New toolkit aims at injecting life into tired town centres

THE Association of Town & City Management has launched a new toolkit aimed at injecting a fresh stimulus into the region’s town centres and high streets.

The report, Successful town centres – developing effective strategies, is designed to retailers and local planners can meet the challenges facing their communities without having to make substantial investments.

Supported by the Department for Business, Innovation and Skills, the report and accompanying toolkit created is being trialled by Gloucestershire’s Local Economic Partnership, the government’s retail Pathfinder.

The toolkit allows communities to analyse their retail centres and establish what gives them their own identity. It can be used in conjunction with a new National Town Centre Performance Framework, which helps town centres improve their competitiveness and performance by staying true to their roots and ‘personality’.

Business Minister Michael Fallon said: “A successful retail sector needs thriving high streets and town centres – and successful high streets and town centres need a thriving retail sector.

“That is why BIS supported this work to help towns across the country find new ways to keep their high street at the heart of local economies.”

ATCM chief executive Martin Blackwell added: “This is a real breakthrough in thinking and allows us to look at our town centres, high streets and parades in an entirely different way.  The old method of classifying places, such a market town, sub-regional centre or city, just didn’t tell you enough about what it’s really like– its personality.

“Determining a town’s personality type is an extremely useful step for developing strategies for reaching out to existing and potential visitors and customers. We look forward to many towns taking advantage of this unique new tool, many elements of which are free to use.”

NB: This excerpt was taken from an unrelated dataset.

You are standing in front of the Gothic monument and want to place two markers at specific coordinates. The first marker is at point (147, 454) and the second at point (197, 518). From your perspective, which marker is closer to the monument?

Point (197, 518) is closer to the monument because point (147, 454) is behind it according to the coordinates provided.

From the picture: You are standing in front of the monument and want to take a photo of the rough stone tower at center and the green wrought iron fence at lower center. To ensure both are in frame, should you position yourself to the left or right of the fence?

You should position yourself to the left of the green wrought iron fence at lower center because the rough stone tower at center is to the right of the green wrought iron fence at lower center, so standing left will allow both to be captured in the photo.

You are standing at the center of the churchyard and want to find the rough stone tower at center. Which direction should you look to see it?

The report and toolkit can be found on the ATCM website at www.atcm.org

The tools include:

•      A town centre classification matrix linked to a ‘personality test’. The study believes every town centre can be classified as one of four main types: community-focused entrepreneurs; sustainable destinations; specialists; or global celebrities.
•      A new type of national performance framework for town centres. This enables better monitoring and evaluation of the effectiveness of a town centre. It focuses on themes such as footfall, vitality, consumer perceptions and economic characteristics and takes into account local, regional, national and global trends which impact on a town centre’s performance.
•      A town centre performance toolkit. This allows a monitoring and evaluation system to be put in place for any town centre to check progress towards its vision for the future.  It is considered an important way of demystifying town centre performance indicators and identifying how to get the most out of them.